The required answer is every line of the data containing the word "right".

▶ The data:
━━━━━━━━━━━━━━━━━━━━━━━━━━━━━━
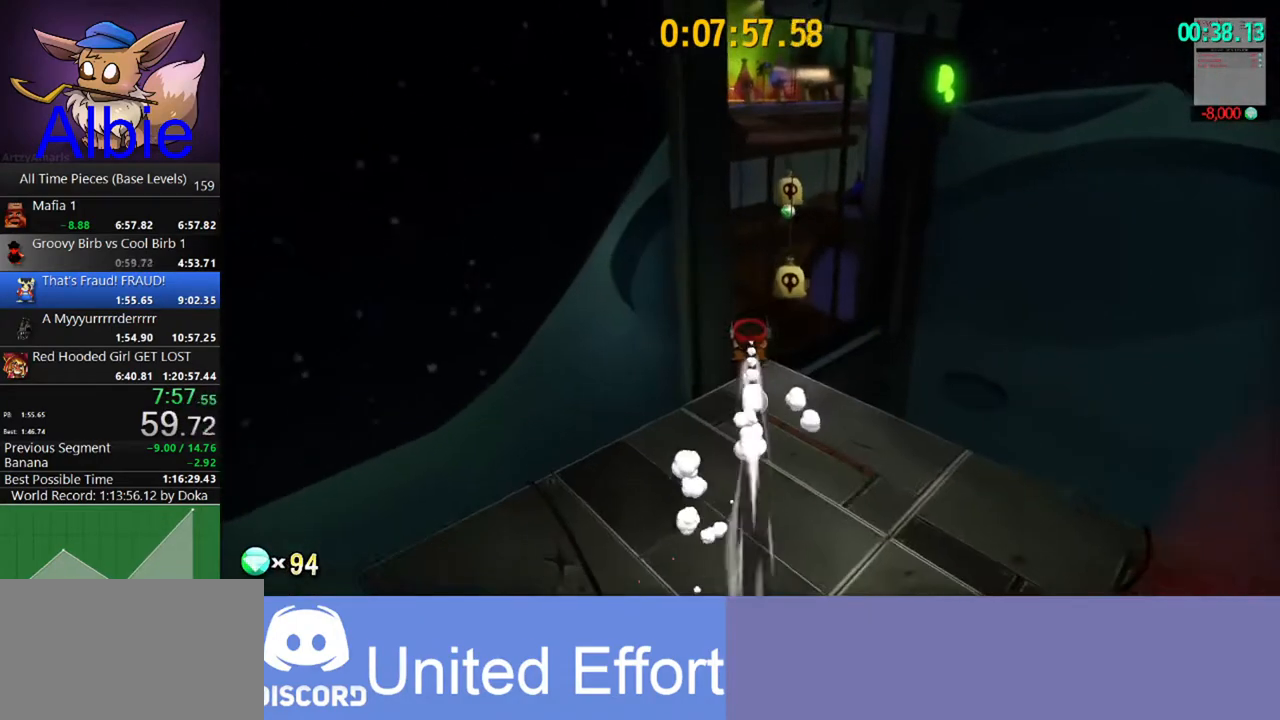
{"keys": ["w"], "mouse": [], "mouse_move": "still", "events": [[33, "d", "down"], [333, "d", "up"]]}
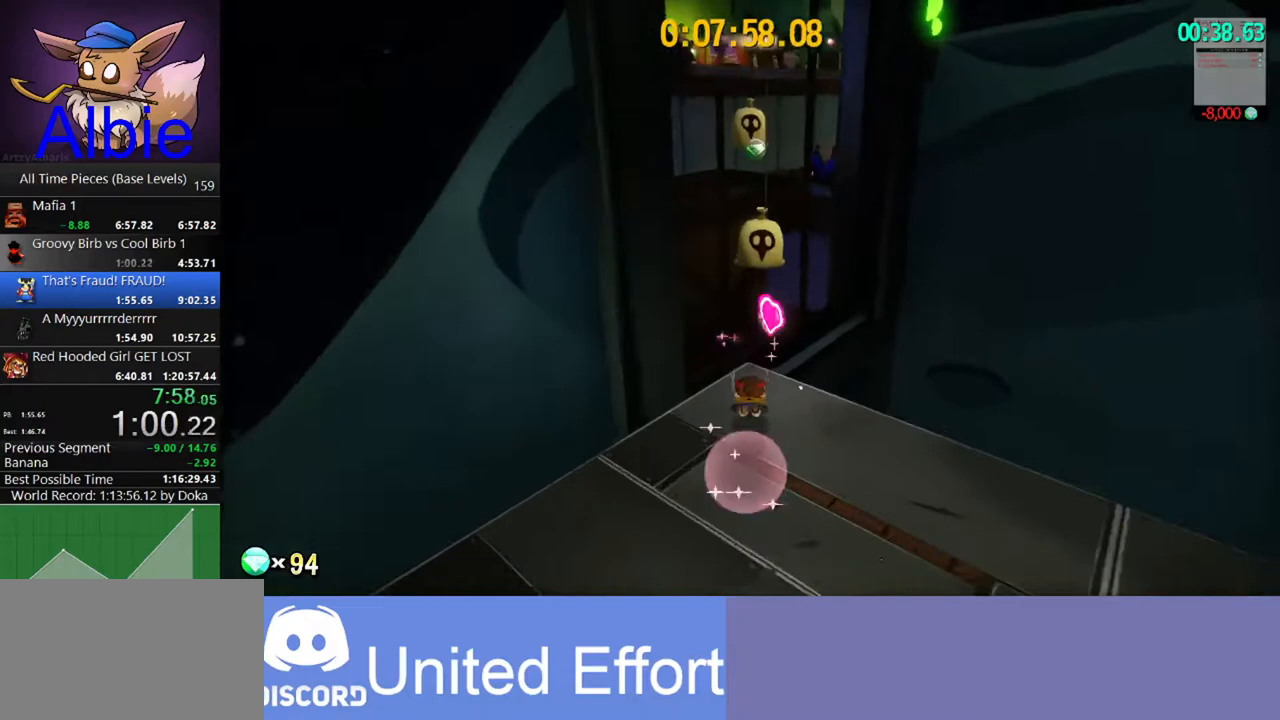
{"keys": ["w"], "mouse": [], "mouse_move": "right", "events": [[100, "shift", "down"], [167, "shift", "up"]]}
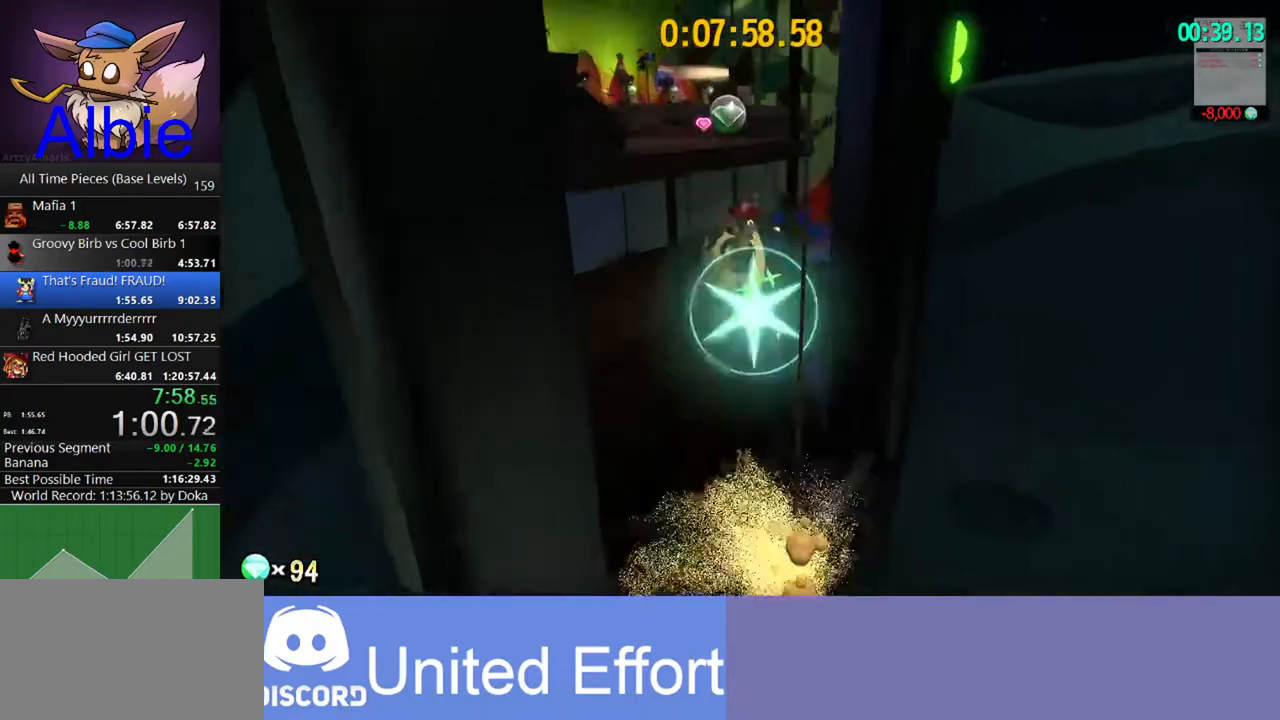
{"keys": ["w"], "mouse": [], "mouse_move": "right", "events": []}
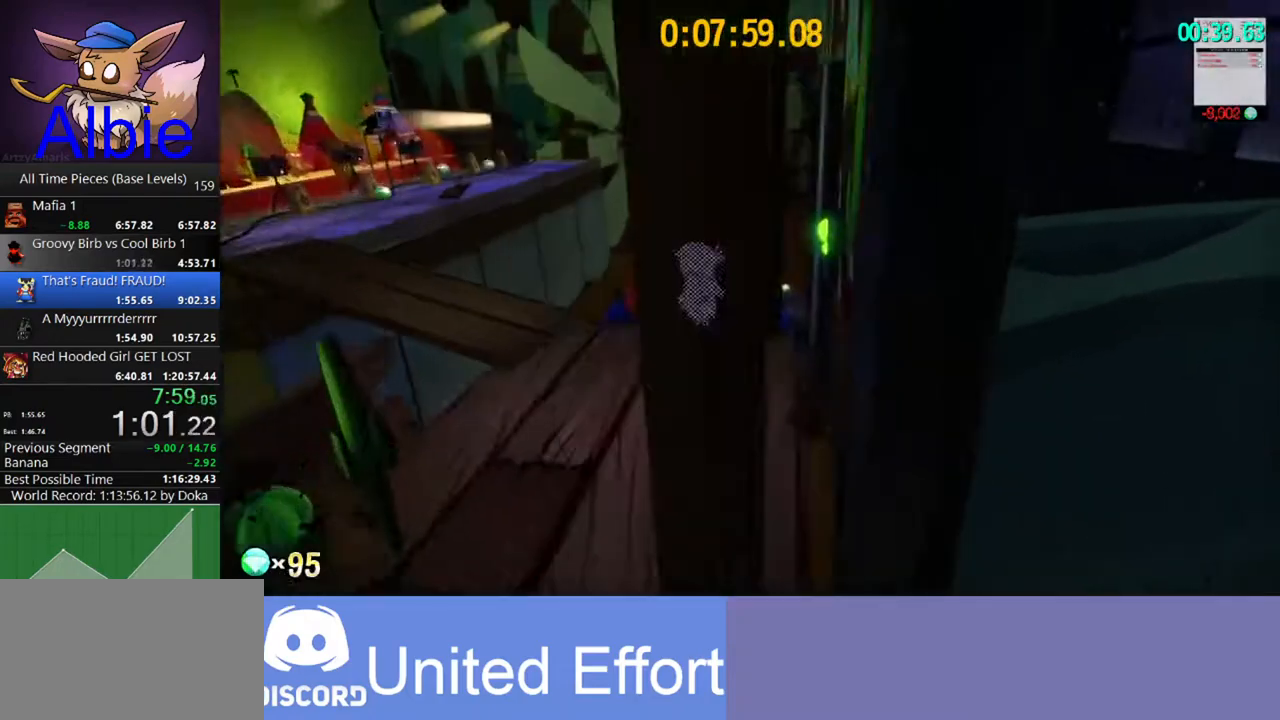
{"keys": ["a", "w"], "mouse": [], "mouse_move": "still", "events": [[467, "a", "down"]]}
━━━━━━━━━━━━━━━━━━━━━━━━━━━━━━
▶ Answer for this exercise:
{"keys": ["w"], "mouse": [], "mouse_move": "right", "events": [[100, "shift", "down"], [167, "shift", "up"]]}
{"keys": ["w"], "mouse": [], "mouse_move": "right", "events": []}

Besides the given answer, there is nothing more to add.